[Directions for this task] Look below for the line holding "pinky pip: (228, 245)" and the line holding "ring dip: (241, 215)". Transcribe exactly those lines and all lines between them, nothing more.

[Materials provided]
=====
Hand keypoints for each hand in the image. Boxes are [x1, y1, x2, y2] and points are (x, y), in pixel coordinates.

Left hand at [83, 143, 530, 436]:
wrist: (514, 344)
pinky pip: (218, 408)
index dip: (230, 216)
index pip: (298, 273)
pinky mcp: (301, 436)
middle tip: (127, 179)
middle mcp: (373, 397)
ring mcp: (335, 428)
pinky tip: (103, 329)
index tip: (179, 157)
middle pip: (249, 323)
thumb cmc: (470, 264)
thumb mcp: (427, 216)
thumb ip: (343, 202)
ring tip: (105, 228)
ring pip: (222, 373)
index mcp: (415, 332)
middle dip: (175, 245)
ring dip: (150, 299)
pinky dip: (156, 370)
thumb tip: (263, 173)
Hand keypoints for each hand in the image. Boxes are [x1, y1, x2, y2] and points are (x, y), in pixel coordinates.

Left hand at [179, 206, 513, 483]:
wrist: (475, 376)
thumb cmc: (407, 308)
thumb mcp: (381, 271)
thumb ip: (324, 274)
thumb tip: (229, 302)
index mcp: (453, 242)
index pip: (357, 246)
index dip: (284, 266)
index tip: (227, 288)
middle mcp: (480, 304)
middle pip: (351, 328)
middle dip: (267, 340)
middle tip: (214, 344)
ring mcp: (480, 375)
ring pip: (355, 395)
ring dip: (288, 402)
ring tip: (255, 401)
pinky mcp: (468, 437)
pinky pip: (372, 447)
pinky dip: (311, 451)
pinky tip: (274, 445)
=====
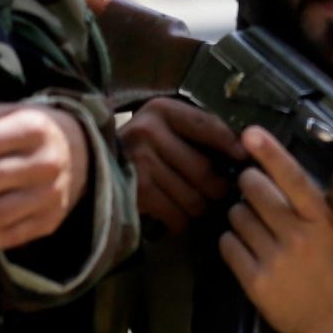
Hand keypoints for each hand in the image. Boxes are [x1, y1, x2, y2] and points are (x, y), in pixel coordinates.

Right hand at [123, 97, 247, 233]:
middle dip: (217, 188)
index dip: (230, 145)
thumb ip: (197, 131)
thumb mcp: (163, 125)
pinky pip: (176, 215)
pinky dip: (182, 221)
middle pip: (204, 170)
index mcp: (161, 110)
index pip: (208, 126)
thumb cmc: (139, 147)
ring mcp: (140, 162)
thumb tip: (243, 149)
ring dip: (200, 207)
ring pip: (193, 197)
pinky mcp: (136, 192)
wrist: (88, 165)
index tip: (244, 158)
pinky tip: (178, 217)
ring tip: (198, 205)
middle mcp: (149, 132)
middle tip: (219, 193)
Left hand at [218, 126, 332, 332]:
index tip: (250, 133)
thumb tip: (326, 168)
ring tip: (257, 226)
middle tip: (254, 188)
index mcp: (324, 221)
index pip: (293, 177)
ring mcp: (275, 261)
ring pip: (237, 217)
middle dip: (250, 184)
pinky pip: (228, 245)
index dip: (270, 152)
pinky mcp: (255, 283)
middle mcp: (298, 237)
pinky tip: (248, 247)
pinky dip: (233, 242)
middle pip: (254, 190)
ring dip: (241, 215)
=====
[Answer to this problem]
pinky pip: (228, 245)
index dip: (270, 152)
pinky mcp: (255, 283)
middle mcp: (298, 237)
pinky tip: (248, 247)
pinky dip: (233, 242)
middle pip: (254, 190)
ring dip: (241, 215)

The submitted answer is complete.